'Fahrenheit 451' by Ray Bradbury

FAHRENHEIT 451
Image result for ray bradbury fahrenheit 451the temperature at which book-paper catches fire and burns

Guy Montag is a fireman. His job is to burn books, which are forbidden, being the source of all discord and unhappiness. Even so, Montag is unhappy; there is discord in his marriage. Are books hidden in his house? The Mechanical Hound of the Fire Department, armed with a lethal hypodermid, escorted by helicopters, is ready to track down those dissidents who defy society to preserve and read books.

The classic novel of a post-literate future, Fahrenheit 451 stands alongside Orwell's 1984 and Huxley's Brave New World as a prophetic account of Western civilization's enslavement by the media, drugs and conformity.

Bradbury's powerful and poetic prose combines with uncanny insight into the potential of technology to create a classic of twentieth-century literature which over fifty years from first publication still has the power to dazzle and shock.



Book burning is historical. From the Bonfire of the Vanities to Hitler's Nazis, book burning has become symbolic of suppressing dissension. The burning of books has become known as the work of tyrants, fearful of what would happen if individuals were capable of independent thought, thought that differed to the propaganda and agenda of the leaders. Book burning reduces books not merely to ashes, but also to objects; all of their power is gone in a great whoosh of flame. Book burning is the work of a totalitarian regime, and a sign not of power on behalf of the tyrants, but a sign that society has gone horribly wrong. People lack individuality and conform into one huge mass. Books are replaced by technology and media, by screens. But what are screens but walls? Walls that trap and imprison. Screens hide people away from the world and the world away from people. Media offers absent-minded distraction. You are not asked to think whilst watching TV. You merely watch and are diverted (away from thinking) by what you see on the screen. Similarly, earphones rob a person from listening to the world around; the individual lacks awareness. All thinking and questioning stop in the face of cheap, shallow, meaningless entertainment. Critical thinking is in peril in the bombardment of digital sensations.

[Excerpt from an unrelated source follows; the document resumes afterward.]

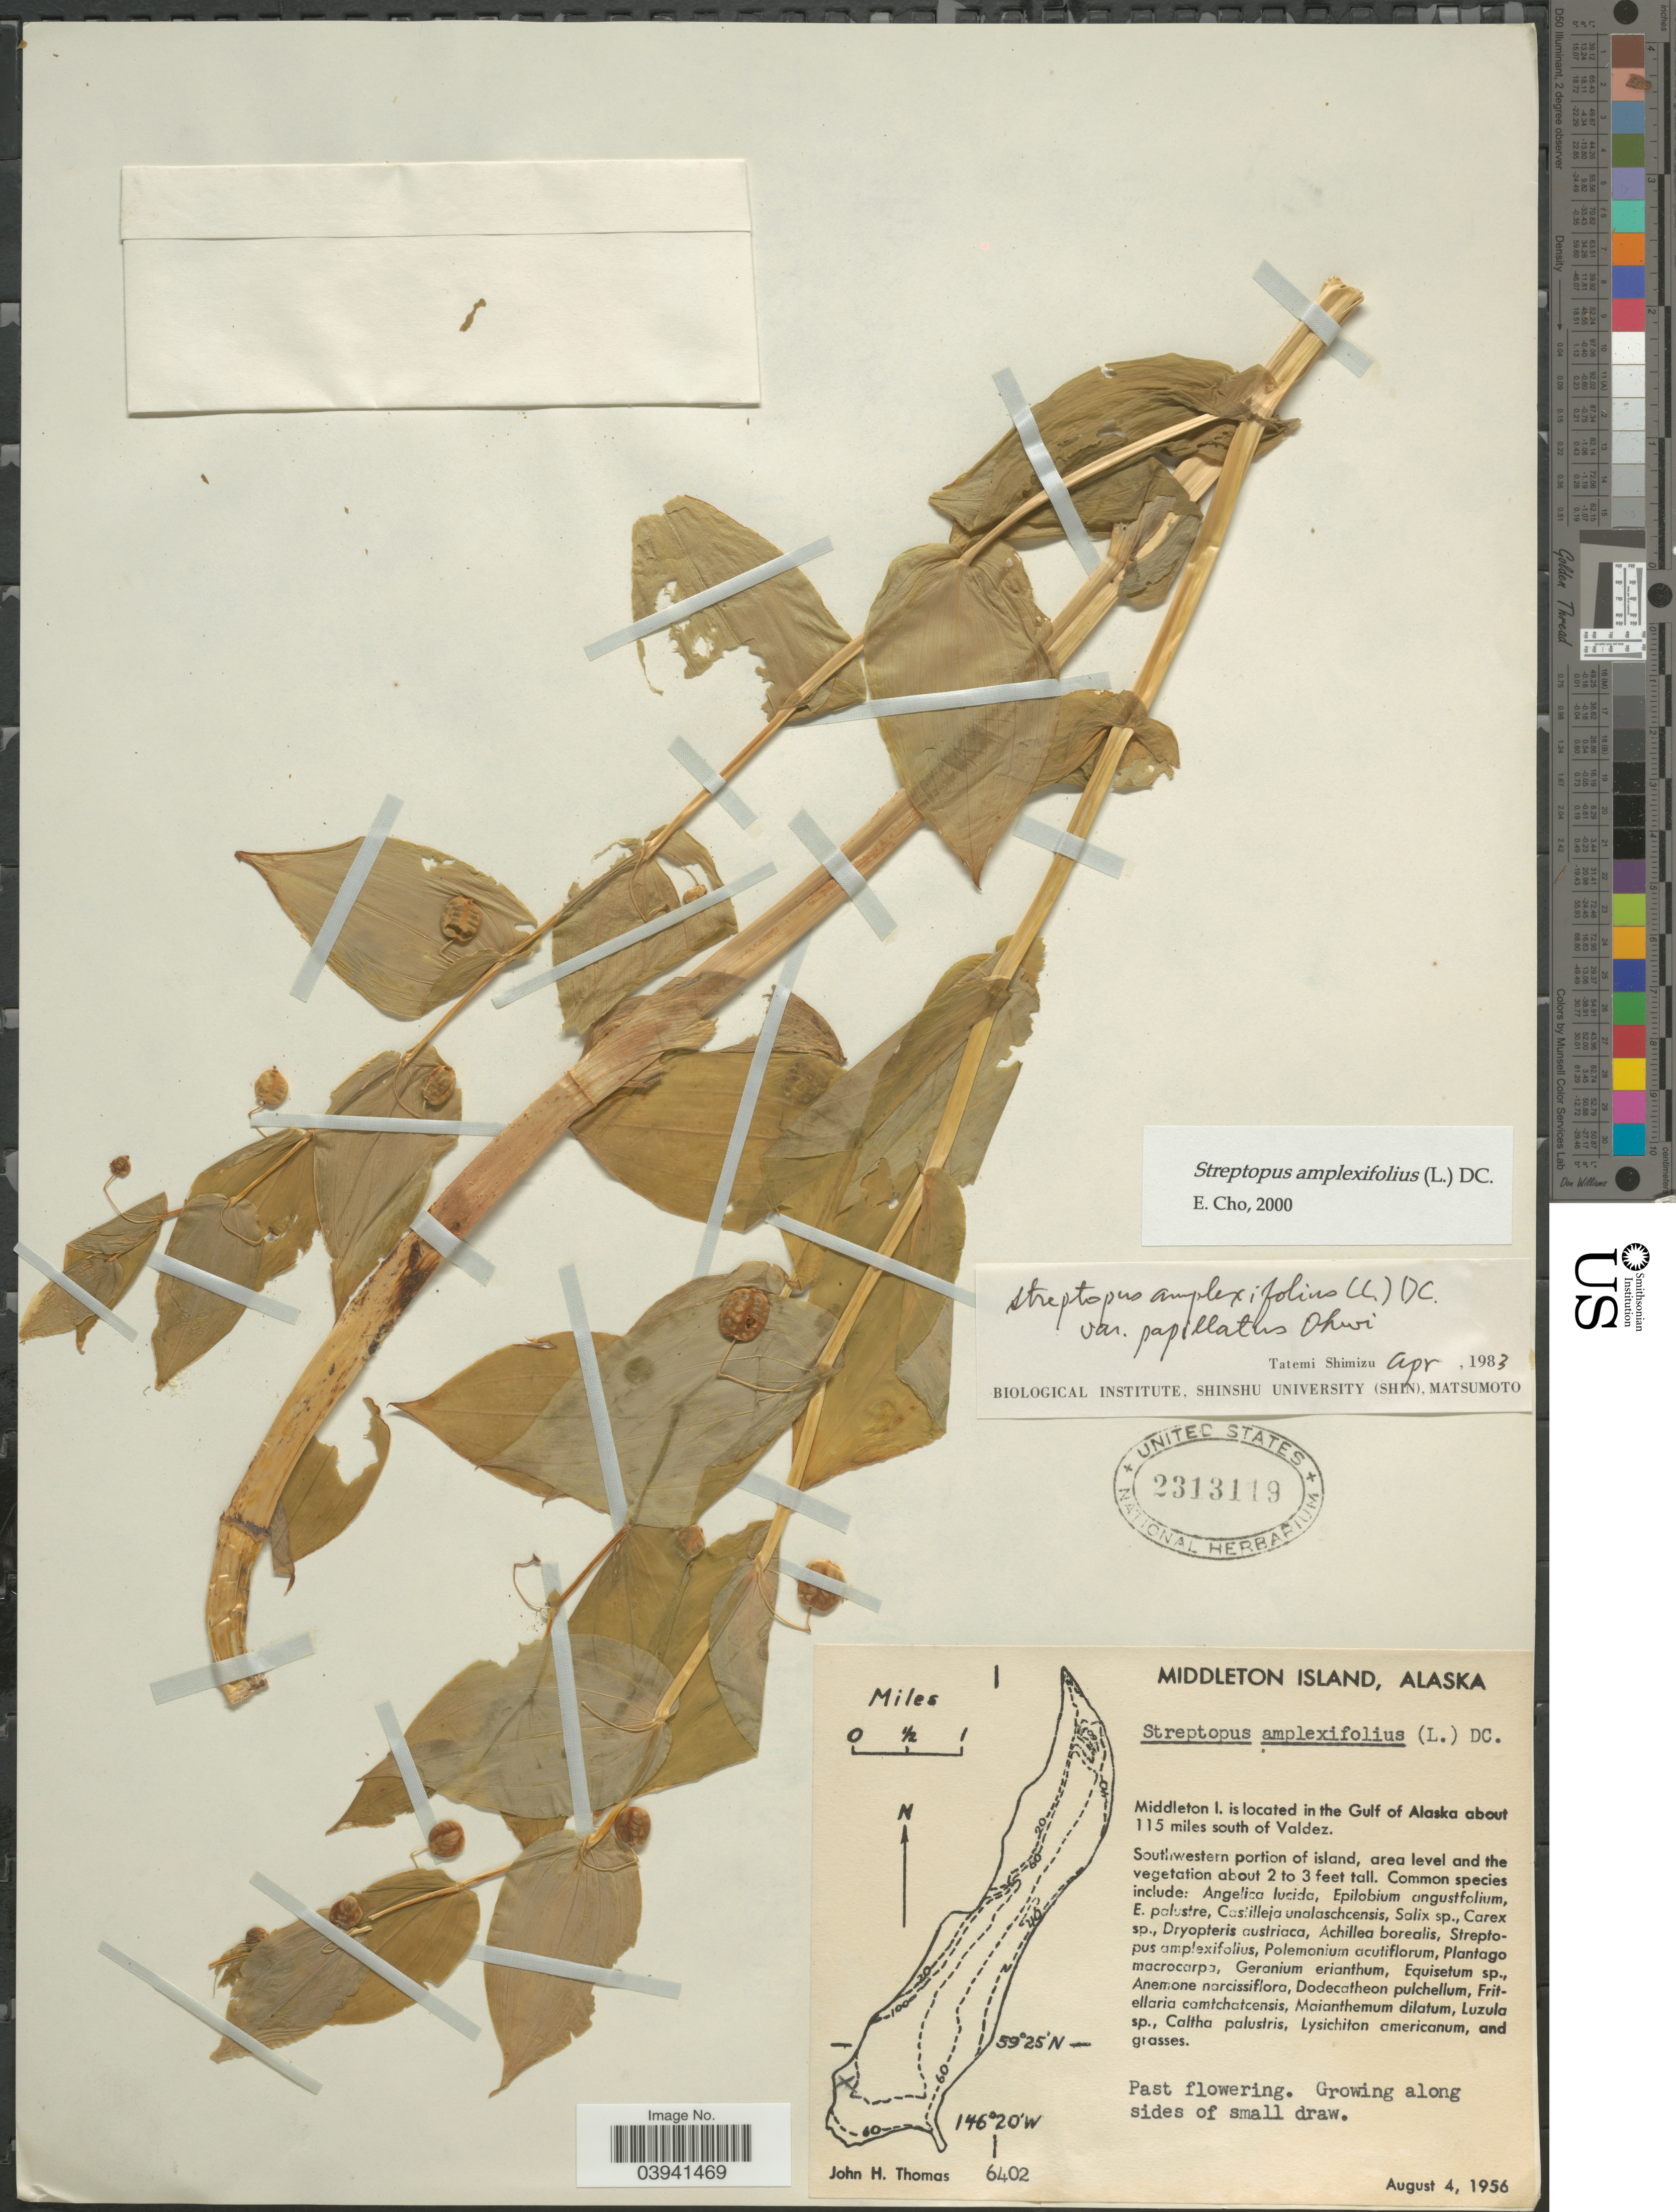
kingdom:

So, there is more than one way to burn a book, as Bradbury's work shows. Published in 1953, Fahrenheit 451 is eerily prophetic and, in my opinion, highly relevant in today's culture. The censorship prevalent throughout indicates that this dystopian/speculative America is disconnected from reality. In mid-twentieth-century America, in the wake of World War II, people lived under a cloud of fear created by McCarthyism - political repression, and censorship of literature and art. Yet, it is not without hope. At first, Montag revels in his public pyromania:
"With the brass nozzle in his fists, with this great python spitting its venomous kerosene upon the world, the blood pounded in his head, and his hands were the hands of some amazing conductor playing all the symphonies of blazing and burning to bring down the tatters and charcoal ruins of history"
As a symbol of the established regime, this fireman seems unstoppable, as shown through the imagery of the predatory python, and fascinating to watch. Yet, his power leaves him the minute he encounters Clarisse McClellan, the Woman in White to his Walter Hartright. She appears out of nowhere, as insubstantial as a ghost:
"The autumn leaves blew over the moonlit pavement in such a way as to make the girl who was moving there seem fixed to a sliding walk, letting the motion of the wind and the leaves carry her forward...Her face was slender and milk-white, and in it was a kind of gentle hunger that touched over everything with tireless curiosity"
Clarisse may seem like some fairy-tale figure, but Bradbury's description suggests that she is at one with nature because her curiosity about the world is natural. She is what an idea individual ought to be: constantly questioning the world around her. As the book progresses, Guy himself learns more and more about nature - not just the natural world, but about human nature. It is human nature to question, to remember, to quote, to think. Guy learns to doubt his actions and to rebel against the establishment.

This book got me quite impassioned, mainly because I have always been an avid reader, but also because I am myself susceptible to media (I love my TV shows and films). I will strongly defend the relevance of books amidst the increasing presence and influence of technology and media. The burning scenes got me quite upset; from a young age, I was taught to respect books (I no longer dog-ear pages, but instead use a bookmark). Unlike phones, which require confusing things like data and WiFi passwords and tariffs, books are not baffling. Books influence, educate, encourage, and endure. Thus, I think that Fahrenheit 451 contains a message of hope. The flames do not destroy because they are not flames of destruction. This is a spark of hope, of resistance, that ignites a fire. A symbol of something beginning. Bradbury feared the survival of books in the face of progressing technology, but his novel ensures that physical books will still be sold in bookshops, lent out from libraries, taught in schools and universities. Books will live on.